» TEXT SEGMENT
*** Block opens ***

[Imports] Import of forests, farmland and other types of land cover for Sweden generated from Naturvårdsverkets Nationella Marktäckedata 2018

Grigory Rechistov ggg_mail at inbox.ru
Wed Apr 24 07:49:15 UTC 2019


Hi all,

I agree on some points with Christoph, Peter and Martin, and on some points
with Jarek. So let me comment on the remaining ones, and suggest some
future course of action for myself and others in regard to this import, if I may.

First I want to point out that the vast majority of OSM data imports [2] deal with
single node-objects (e.g. bus stops, addresses etc.), linear objects (roads)
and sometimes man-made "small" closed polygons (buildings). There are however
few imports dealing with naturally-shaped polygons (land cover).
The last category of objects have some unique properties which create fascinating
challenges, in particular:

1. Natural objects have "blurred" and fractal borders, leading to endless disputes
  on whose border drawing is right, when no one is right — it is just impossible
  to represent such a border as a polygon with a pre-defined error margin.

2. Conflation with existing natural borders. In OSM, it is often expected that
  two natural areas contacting each other have a single border. As it comes from
  #1, two different humans/tools would always draw this shared border differently.
  There should be a way to decide on a one border, however, see below.

3. Just sheer amount of data and need to control it. As it follows from #1,
   machines are especially eager to generate polygons with crazy high amount of
   nodes. It is then a human's task to filter them out leaving a reasonable
   subset. Again, some people will argue that a particular forest area does not
   look right when compared against a particular aerial imagery.
   And it will never be, even if we allow it to have a crazy high number of
   nodes. Then other people would argue that their editor freezes when
   rendering such area.

Note how this is different with man-made features: their borders are always sharp.
People would be uncomfortable living in fuzzy buildings, or riding fractal roads.
Even our farmlands have straight borders, unless they meet a forest, where
natural "chaos" comes in conflict with human's desire to simpify things.

My understanding (please correct me if I am wrong!) is that OSM currently
lacks some good tools/checks to assist with areas.
There are tools such as "simplify way", "simplify area", "merge contours",
"merge areas" etc., and I used them countless times to "straighten out"
natural objects along borders.
There also are tools to conflate nodes and linear ways to help importing
such data [5]. However, these tools do not scale well or do not work for closed areas.
No warnings are often given for intersecting natural areas in editors such as
JOSM, possibly because of #1 above, even though I do wish to be reminded when
a forest slips into water.
This partially explains to me community's reluctance of accepting such imports:
we do not have tools to do quality assurance of such data, and doing it manually
is daunting. Can someone create a Summer of Code task to work on such tools,
or something similar?


Now, to some comments and answers.

*** Block closes ***

» LISTED RECORDS

*** Block opens ***

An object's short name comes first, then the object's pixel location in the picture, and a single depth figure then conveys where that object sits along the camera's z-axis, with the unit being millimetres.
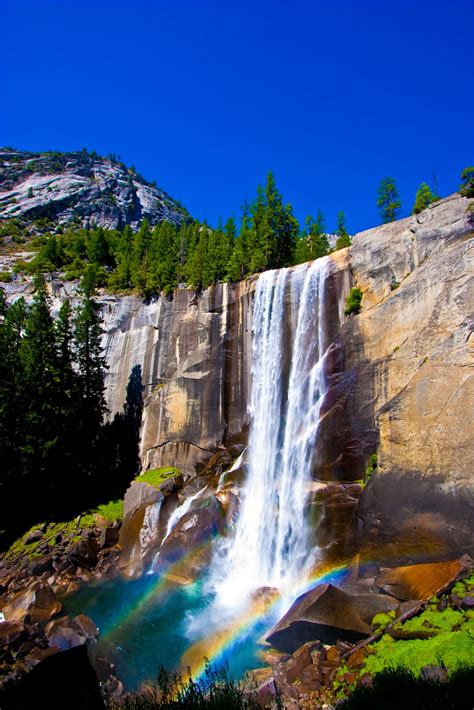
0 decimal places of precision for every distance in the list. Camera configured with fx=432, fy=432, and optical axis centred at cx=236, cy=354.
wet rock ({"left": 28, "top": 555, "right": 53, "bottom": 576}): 26344
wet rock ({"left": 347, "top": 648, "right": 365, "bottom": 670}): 12758
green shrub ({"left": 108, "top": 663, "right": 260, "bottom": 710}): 7752
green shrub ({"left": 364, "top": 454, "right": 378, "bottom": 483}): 21016
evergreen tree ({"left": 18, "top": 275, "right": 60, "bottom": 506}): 32812
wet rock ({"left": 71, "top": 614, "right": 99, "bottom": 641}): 18641
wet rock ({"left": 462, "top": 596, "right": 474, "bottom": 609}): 12844
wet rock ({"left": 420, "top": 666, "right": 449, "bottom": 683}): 9218
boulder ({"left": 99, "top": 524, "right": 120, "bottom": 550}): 29453
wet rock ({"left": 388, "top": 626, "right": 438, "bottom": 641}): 12312
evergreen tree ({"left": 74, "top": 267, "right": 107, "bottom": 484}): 36688
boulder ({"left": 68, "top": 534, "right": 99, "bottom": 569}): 27109
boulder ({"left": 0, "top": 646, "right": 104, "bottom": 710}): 13492
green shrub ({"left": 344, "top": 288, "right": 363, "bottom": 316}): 26125
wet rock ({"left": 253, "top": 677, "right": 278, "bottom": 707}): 12219
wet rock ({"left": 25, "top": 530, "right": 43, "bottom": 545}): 30594
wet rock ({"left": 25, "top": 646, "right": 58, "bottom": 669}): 16422
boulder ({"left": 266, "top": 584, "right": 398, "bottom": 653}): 14852
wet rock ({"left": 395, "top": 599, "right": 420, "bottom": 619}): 14056
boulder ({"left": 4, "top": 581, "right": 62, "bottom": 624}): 20453
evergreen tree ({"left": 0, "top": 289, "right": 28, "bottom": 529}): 32188
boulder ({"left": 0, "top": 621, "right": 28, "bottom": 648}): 17791
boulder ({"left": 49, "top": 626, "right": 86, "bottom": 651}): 17844
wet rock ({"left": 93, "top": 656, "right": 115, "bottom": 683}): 15766
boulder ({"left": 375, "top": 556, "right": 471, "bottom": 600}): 14523
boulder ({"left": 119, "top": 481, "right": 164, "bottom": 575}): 26594
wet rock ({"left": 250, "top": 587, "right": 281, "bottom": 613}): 19953
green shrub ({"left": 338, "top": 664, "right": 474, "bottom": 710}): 8312
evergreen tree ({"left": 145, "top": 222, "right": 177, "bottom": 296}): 40559
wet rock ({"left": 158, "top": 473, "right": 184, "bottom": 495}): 30016
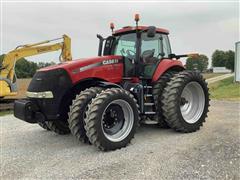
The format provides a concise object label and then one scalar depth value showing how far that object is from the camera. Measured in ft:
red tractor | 12.37
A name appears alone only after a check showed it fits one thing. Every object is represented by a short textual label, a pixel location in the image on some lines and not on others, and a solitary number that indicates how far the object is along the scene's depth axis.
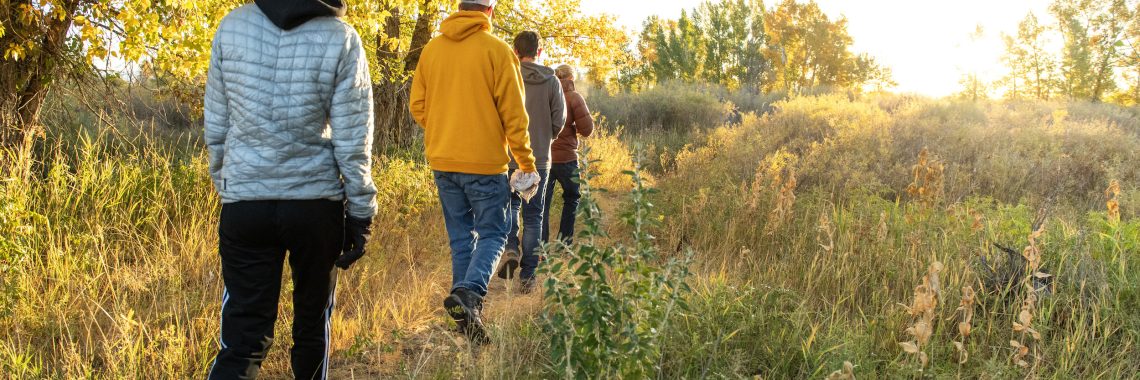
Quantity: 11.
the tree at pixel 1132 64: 29.94
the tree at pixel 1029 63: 34.91
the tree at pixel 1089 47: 31.06
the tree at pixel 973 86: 34.31
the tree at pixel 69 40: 4.26
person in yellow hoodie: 3.59
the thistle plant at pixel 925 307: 2.37
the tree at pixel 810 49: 36.66
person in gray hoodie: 4.54
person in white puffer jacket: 2.38
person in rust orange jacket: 5.16
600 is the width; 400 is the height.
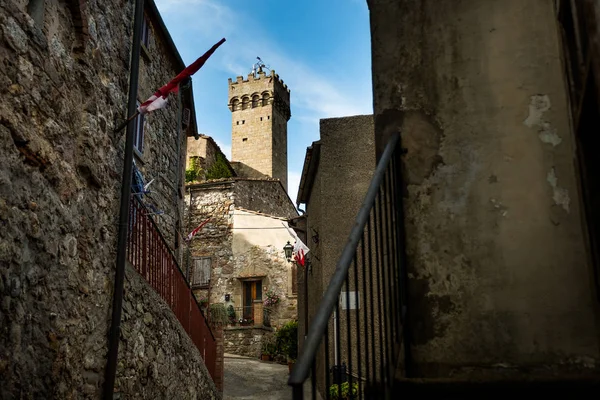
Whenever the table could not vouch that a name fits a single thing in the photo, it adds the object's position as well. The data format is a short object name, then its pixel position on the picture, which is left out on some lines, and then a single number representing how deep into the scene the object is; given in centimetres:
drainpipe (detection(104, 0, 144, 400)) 534
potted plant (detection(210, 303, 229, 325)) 2044
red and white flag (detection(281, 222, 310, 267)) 1347
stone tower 4250
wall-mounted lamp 1532
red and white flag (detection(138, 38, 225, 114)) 603
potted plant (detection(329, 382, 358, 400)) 740
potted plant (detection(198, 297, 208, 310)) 2195
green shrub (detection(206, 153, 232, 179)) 2991
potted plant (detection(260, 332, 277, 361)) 1995
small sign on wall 876
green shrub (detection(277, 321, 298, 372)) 1983
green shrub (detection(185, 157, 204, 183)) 2797
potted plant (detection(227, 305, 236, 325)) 2170
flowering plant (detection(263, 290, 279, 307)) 2252
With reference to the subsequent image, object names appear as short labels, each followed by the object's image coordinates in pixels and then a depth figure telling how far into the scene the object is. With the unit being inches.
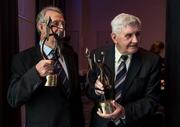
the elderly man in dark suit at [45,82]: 80.7
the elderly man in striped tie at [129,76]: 86.1
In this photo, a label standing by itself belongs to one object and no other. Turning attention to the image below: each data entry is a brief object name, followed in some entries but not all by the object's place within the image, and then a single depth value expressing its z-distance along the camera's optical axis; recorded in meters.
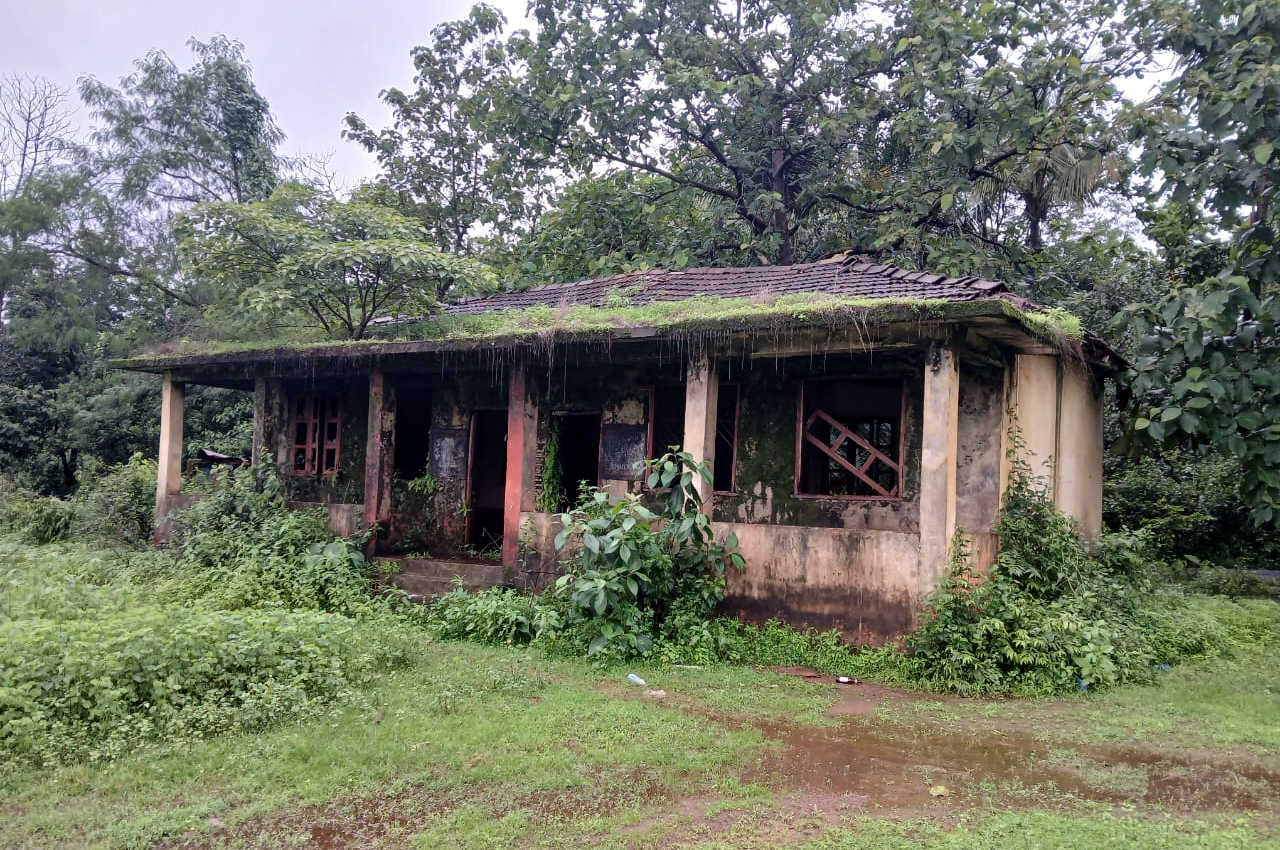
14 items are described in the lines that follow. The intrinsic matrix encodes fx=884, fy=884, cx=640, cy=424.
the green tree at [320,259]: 10.69
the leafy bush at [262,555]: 9.00
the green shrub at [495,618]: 8.10
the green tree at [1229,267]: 7.42
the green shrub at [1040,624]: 6.81
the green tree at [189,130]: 21.64
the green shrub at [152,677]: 4.90
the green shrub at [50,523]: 13.62
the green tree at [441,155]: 19.70
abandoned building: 7.73
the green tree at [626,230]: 16.34
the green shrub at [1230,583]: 11.51
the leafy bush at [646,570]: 7.59
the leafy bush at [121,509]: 13.04
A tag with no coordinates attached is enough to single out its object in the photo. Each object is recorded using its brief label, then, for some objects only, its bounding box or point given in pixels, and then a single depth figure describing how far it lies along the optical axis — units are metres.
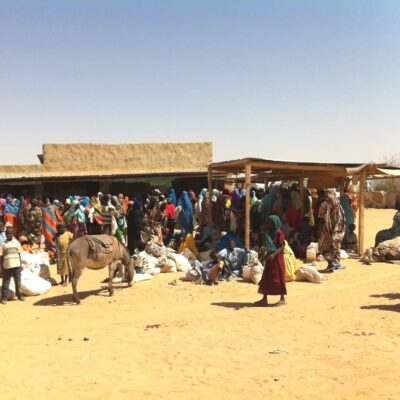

*** Block closes ***

» HOW TO COMPLETE THIS TASK
Continue the mailing-list post about importing Swedish land cover data into OpenStreetMap, starting right after its final sentence.

» ANSWER BOX
> it should not be an acceptable excuse for (e.g.) topological errors
Agree, topological errors are not acceptable. By that I mean things such as
unclosed polygons, multipolygons with inner ways outside outer ways,
extremely long ways, self-intersecting ways etc.

> that the average mappers produce or use them as well.
Pray tell, what is an average mapper's work? Shouldn't we just refuse accepting
an average mapper's contributions until one has a diploma of a qualified
OSM-mapper :-) ?

I would very much gratefully accept an *actionable* critique in form:
"In your import, X is bad because Y. To make it better, do Z". There is some
good criticism in this thread, and in the talk-se thread, that we will turn
into action.

> Almost only new ways and it seems everything is tagged with landuse=forest,
> no matter if it's natural scrub or wetland or whatever else

This import does have areas of forest, scrub, wetland, and their combinations.
We also have additional tags for forests to clarify their type (broadleaved etc.),
available, but I omitted them for the time being to cut down on number of polygons.
One is always surprised to see how frequently types of forest change each other
in reality, and how this translates into increase of number of polygons.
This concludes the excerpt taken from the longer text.